# [Work to be completed]
Lay out the material below as a numbered list, leaving out blank lines. Include only the stretch from the line containing "12,16,19; deviations in styling are flagged for revision." through the end of the material.

# [Records shown]
════════════════
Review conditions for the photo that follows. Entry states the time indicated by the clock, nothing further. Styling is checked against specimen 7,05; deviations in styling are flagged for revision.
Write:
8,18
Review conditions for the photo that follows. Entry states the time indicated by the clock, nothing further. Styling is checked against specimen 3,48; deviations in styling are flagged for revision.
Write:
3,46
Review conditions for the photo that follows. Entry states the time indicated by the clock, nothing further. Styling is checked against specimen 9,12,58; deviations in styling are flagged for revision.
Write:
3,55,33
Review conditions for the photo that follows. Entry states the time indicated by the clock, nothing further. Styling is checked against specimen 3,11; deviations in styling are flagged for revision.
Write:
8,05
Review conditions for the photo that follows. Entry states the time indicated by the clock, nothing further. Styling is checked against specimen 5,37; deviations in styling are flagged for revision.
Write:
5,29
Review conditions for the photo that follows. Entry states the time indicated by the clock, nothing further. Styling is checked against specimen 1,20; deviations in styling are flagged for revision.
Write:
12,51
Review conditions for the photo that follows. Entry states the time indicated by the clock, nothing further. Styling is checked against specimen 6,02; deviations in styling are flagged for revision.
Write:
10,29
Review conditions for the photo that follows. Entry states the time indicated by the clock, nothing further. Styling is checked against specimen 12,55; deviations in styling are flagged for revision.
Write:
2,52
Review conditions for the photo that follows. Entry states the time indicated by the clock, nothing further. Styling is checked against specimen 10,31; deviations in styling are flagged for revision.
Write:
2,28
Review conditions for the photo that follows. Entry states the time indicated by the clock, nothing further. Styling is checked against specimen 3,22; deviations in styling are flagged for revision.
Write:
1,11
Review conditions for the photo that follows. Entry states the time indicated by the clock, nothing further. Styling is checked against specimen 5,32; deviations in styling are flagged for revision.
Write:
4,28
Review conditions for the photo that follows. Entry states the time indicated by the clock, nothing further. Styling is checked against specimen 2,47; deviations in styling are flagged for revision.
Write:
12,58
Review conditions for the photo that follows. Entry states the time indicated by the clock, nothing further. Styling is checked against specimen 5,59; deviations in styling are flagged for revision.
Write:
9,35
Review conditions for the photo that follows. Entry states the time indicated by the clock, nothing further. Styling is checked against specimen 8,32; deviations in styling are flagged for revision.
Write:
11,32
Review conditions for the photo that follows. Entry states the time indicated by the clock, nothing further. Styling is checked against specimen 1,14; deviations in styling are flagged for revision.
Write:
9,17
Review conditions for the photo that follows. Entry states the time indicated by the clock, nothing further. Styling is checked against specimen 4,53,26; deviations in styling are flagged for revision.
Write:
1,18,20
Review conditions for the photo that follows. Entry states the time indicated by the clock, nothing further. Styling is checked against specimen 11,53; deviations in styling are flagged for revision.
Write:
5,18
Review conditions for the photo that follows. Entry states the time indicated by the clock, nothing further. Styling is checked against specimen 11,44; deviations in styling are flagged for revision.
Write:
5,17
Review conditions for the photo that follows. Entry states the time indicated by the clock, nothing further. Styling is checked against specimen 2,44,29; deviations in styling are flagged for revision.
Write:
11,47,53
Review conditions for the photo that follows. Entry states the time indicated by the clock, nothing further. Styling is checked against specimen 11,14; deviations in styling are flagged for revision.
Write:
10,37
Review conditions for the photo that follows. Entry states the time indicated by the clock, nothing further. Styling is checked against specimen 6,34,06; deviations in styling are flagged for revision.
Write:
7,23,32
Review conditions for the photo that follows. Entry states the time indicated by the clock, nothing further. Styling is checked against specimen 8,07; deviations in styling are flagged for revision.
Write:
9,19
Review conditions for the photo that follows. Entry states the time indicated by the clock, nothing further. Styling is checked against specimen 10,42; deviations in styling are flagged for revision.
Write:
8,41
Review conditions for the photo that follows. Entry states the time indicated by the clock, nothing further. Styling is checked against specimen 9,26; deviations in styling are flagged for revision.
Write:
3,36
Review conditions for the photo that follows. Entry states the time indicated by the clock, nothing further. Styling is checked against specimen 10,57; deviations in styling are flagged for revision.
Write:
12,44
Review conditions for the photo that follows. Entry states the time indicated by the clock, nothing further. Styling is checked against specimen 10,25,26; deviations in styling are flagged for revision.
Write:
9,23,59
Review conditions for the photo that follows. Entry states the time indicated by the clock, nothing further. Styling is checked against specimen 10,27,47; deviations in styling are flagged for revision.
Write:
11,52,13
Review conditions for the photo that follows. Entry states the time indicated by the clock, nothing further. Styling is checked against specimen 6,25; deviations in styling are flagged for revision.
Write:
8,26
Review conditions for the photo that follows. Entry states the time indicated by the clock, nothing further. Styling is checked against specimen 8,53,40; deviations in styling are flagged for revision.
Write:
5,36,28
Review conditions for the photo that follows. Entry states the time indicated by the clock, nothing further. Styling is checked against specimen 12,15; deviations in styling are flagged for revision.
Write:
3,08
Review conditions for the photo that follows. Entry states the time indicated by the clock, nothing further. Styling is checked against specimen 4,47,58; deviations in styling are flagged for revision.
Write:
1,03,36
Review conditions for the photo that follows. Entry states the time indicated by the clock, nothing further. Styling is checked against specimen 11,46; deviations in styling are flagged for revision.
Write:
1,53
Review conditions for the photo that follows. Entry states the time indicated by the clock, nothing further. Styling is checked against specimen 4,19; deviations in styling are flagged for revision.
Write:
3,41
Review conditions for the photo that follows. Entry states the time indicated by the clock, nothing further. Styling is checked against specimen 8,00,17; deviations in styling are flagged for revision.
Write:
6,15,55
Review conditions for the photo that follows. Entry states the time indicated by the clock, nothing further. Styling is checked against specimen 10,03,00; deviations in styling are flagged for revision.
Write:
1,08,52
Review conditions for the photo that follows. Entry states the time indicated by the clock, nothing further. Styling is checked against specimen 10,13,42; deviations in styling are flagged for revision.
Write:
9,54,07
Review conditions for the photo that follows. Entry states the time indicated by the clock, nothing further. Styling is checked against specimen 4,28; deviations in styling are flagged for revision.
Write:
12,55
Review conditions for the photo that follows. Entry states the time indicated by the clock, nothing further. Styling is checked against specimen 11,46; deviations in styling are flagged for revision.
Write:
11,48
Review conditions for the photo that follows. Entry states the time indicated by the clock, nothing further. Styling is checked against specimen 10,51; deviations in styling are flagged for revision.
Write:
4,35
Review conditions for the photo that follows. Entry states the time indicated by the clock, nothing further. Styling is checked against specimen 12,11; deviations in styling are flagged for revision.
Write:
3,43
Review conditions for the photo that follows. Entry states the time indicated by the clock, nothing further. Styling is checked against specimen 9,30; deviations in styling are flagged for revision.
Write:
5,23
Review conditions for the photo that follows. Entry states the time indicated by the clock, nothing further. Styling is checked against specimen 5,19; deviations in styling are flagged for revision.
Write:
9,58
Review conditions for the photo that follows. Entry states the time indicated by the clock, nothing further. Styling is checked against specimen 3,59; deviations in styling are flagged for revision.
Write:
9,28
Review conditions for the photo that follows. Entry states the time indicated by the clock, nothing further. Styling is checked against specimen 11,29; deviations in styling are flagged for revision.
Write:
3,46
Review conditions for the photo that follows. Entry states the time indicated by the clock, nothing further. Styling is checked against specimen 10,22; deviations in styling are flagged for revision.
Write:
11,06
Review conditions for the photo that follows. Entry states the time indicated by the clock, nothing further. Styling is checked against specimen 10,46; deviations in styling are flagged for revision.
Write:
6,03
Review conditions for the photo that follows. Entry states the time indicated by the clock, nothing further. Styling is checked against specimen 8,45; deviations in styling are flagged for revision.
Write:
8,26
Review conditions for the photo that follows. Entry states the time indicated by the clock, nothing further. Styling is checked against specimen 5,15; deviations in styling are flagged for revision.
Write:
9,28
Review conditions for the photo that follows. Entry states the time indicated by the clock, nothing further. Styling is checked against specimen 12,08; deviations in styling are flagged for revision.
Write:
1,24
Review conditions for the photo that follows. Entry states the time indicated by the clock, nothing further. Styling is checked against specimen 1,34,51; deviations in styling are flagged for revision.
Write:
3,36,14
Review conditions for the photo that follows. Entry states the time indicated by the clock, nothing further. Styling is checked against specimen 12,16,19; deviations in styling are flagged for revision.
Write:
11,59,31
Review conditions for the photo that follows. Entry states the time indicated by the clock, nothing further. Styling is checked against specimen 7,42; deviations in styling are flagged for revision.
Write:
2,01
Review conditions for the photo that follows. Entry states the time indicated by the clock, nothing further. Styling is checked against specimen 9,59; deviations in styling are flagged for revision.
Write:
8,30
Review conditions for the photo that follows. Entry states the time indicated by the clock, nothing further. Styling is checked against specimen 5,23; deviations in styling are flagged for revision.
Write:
════════════════
# [Problem solution]
1. Review conditions for the photo that follows. Entry states the time indicated by the clock, nothing further. Styling is checked against specimen 12,16,19; deviations in styling are flagged for revision.
2. Write:
3. 11,59,31
4. Review conditions for the photo that follows. Entry states the time indicated by the clock, nothing further. Styling is checked against specimen 7,42; deviations in styling are flagged for revision.
5. Write:
6. 2,01
7. Review conditions for the photo that follows. Entry states the time indicated by the clock, nothing further. Styling is checked against specimen 9,59; deviations in styling are flagged for revision.
8. Write:
9. 8,30
10. Review conditions for the photo that follows. Entry states the time indicated by the clock, nothing further. Styling is checked against specimen 5,23; deviations in styling are flagged for revision.
11. Write:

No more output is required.